Le géant chinois de la tech, Alibaba, suspend les congés de ses ingénieurs en intelligence artificielle et transforme ses bureaux en dortoirs, dans une course effrénée pour rattraper son retard sur DeepSeek. 50 milliards de dollars sont mobilisés dans une offensive stratégique sans précédent.
En Chine, l’été 2025 ne rime pas avec farniente pour tout le monde. Chez Alibaba, les ingénieurs en intelligence artificielle vivent l’un des tournants les plus tendus de l’histoire du groupe. Congés annulés, matelas installés dans les open spaces, horaires intensifiés : le leader de la tech chinois joue sa crédibilité — et peut-être sa survie — dans une bataille algorithmique d’une intensité inédite, menée contre l’étoile montante du secteur, DeepSeek.

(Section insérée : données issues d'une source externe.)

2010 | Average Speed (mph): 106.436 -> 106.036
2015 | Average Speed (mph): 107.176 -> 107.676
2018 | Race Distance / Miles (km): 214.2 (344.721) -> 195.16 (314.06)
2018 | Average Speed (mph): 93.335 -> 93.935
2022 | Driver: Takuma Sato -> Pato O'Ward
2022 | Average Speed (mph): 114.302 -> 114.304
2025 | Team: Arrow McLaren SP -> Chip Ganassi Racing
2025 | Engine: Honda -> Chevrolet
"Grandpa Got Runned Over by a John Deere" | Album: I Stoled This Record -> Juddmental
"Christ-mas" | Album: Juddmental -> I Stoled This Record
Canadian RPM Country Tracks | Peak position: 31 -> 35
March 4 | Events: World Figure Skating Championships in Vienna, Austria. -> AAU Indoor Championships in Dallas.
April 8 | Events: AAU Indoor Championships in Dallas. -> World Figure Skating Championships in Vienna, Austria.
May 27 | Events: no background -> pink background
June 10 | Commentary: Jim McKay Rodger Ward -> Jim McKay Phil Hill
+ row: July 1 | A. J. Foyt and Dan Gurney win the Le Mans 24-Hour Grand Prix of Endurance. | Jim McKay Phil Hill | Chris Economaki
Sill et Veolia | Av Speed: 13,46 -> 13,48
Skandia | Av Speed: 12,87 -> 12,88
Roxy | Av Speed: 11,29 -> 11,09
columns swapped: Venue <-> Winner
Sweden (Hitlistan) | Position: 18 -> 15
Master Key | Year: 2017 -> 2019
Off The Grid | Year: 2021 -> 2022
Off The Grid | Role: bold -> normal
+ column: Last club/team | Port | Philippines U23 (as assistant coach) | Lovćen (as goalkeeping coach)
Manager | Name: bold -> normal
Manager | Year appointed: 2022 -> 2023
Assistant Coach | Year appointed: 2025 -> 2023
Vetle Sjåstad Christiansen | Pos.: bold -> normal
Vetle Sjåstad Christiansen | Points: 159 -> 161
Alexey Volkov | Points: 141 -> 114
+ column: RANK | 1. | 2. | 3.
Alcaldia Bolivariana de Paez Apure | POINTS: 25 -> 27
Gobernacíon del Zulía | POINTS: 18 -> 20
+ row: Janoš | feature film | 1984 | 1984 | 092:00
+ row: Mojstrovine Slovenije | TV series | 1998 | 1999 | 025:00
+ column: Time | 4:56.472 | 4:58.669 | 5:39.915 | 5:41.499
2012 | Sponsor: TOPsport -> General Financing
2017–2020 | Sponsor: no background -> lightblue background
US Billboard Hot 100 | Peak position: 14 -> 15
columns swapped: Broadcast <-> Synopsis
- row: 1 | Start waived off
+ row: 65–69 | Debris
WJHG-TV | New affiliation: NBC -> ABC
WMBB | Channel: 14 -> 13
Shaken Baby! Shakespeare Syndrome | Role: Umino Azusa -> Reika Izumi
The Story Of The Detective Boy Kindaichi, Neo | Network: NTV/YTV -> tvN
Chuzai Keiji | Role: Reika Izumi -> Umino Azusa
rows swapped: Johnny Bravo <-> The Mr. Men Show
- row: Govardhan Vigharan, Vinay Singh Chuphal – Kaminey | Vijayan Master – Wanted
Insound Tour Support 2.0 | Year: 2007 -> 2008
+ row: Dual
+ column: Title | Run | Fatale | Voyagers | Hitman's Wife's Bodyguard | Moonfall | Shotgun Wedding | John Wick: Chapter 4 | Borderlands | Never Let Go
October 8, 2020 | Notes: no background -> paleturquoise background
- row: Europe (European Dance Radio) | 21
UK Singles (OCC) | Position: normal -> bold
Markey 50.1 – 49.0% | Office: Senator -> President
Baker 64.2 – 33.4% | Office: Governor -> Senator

Longtemps confortablement installé dans le peloton de tête des champions de l’IA asiatique, Alibaba voit aujourd’hui sa suprématie menacée. DeepSeek, soutenu par d’importants fonds publics et bénéficiant d’un écosystème universitaire agile, multiplie les avancées spectaculaires dans le domaine des grands modèles de langage, gagnant du terrain sur les marchés domestique et international. La réponse d’Alibaba ? Une mobilisation interne totale, dans un style qui rappelle les grandes campagnes de productivité à la chinoise.
La direction du groupe a débloqué plus de 50 milliards dedollars pour renforcer ses infrastructures, accélérer le développement de ses modèles Tongyi Qianwen, et attirer des talents en provenance de Baidu, Huawei, ou encore de start-ups prometteuses de Shenzhen et de Singapour.
Mais cette offensive a un prix : le bien-être des salariés. Plusieurs ingénieurs ont confirmé à demi-mot, sous couvert d’anonymat, l’instauration de “rythmes militaires”, avec des “sprints de 21 jours sans repos” pour livrer les nouvelles versions des modèles. Le climat est tendu, la pression des résultats se fait sentir à tous les niveaux de la hiérarchie.
Du côté des investisseurs, les signaux sont ambivalents. Si certains saluent l’agilité et la réactivité d’Alibaba, d’autres s’inquiètent des méthodes extrêmes employées pour contrer une concurrence qui ne cesse d’accélérer. La valorisation du groupe en Bourse a connu une légère remontée après l’annonce de ce plan de relance, mais les analystes restent prudents : l’innovation ne s’impose pas à coups de sueur et d’heures supplémentaires, préviennent-ils.
En toile de fond, c’est le leadership technologique chinois qui se joue. À l’heure où les États-Unis misent sur OpenAI et Anthropic, et où l’Europe cherche encore son champion, la rivalité Alibaba-DeepSeek pourrait bien redessiner la carte mondiale de l’intelligence artificielle.
Course contre la montre ou contre les valeurs humaines ? La Chine montre une nouvelle fois qu’en matière d’innovation, la frontière entre ambition et obsession est aussi fine qu’un circuit imprimé.